Liverpool’s Tom Oakley is the subject of a new Channel 4 documentary The Boy Who Can’t Stop Dancing. Tom has been hailed an ‘inspiration’ after recently appearing on This Morning.
Tom, from Wavertree in Liverpool, was in and out of hospital with cystic fibrosis during his childhood, an inherited condition that causes mucus to build up in the lungs and digestive system. The condition affects one person in 2,500 and Oakley takes as many as 100 tablets a day to manage it.
Keeping active is vital to dislodging the mucus and at aged seven, Tom started dancing. He had tried sports but didn’t like it and thought he’d be more interested in commercial and Hip-Hop styles before falling in love with ballet.
By 12-years-old, he had left mainstream school to devote up to 60 hours per week to dance, studying his craft before joining the Liverpool based performing arts school at 13, and has not been admitted to hospital since. Tom says ballet has kept him alive.

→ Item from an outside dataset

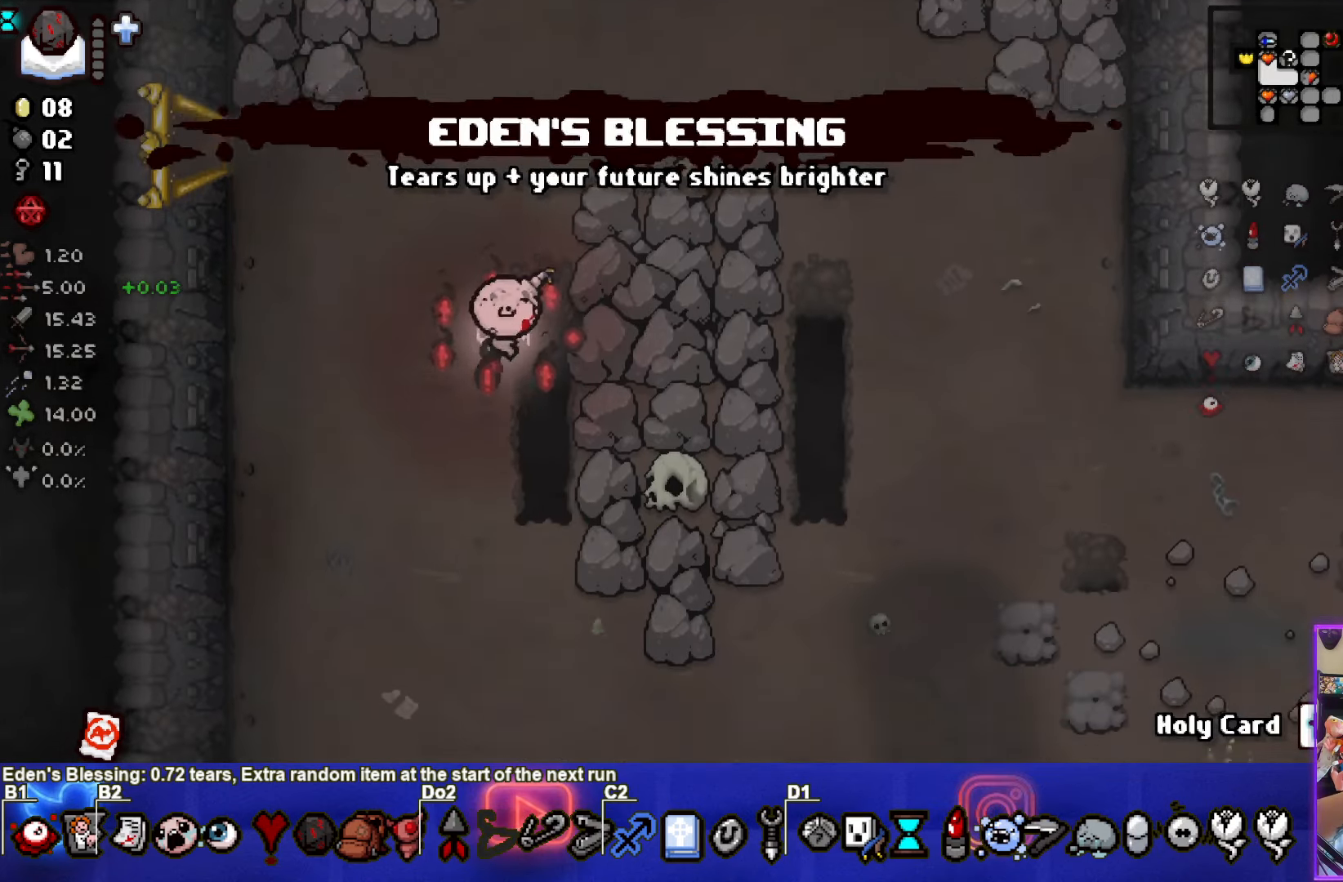
{"buttons": [], "left_stick": "down-right", "events": []}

At 18-years-old, Tom has become the first student from Rare Studio to win a place at Rambert School of Ballet and Contemporary Dance in Twickenham, south west London, one of the most prestigious and recognised schools in the world. He starts in September after auditioning virtually in February followed by an in-person recital in March.
The Boy Who Can’t Stop Dancing airs on Channel 4 at 11pm on Tuesday 3rd August, but this is not his first taste of TV. Aged 16, Tom competed in the BBC talent show The Greatest Dancer, in which he was hailed a “phenomenal dancer” by Strictly Come Dancing professional, Oti Mabuse.
Rare Studio has a track record of delivering success: the school offers specialist courses in dance, musical theatre and acting and has a scholarship and development fund which enables homegrown talent to train on a level playing field, regardless of their personal circumstances or financial backgrounds.
Tom Oakley, said:
“Having cystic fibrosis, you don’t really have a choice about whether you want to exercise. You simply have to exercise no matter what. My condition definitely does affect me. My lungs burn, my stomach hurts, and there are other complications, but I never let it stop me.
“I can’t live without dance. I’m being 100 per cent serious. Not only for the health benefits but for the social side – the friends you make that I’m not sure I’d make anywhere else.”
Lindsay Inglesby, director at Rare Studio, said:
“Tom is an incredibly talented and versatile dancer who has worked extremely hard to hone his craft despite very difficult circumstances. Not only has he had to contend with auditioning during a global pandemic where he was confined to training in his front room, but he is also living with a life-limiting condition and the challenges that brings daily.
“In the 5 years I have worked with Tom, I have never heard him complain. Dance is his life which has been rewarded with a place at an amazing school. It’s quite extraordinary and nobody deserves it more.
“This is what Rare is all about, providing the space, the team and the right training and opportunities for young people who have the talent and potential to be successful. We are so proud of Tom and can’t wait to see what he goes on to achieve!”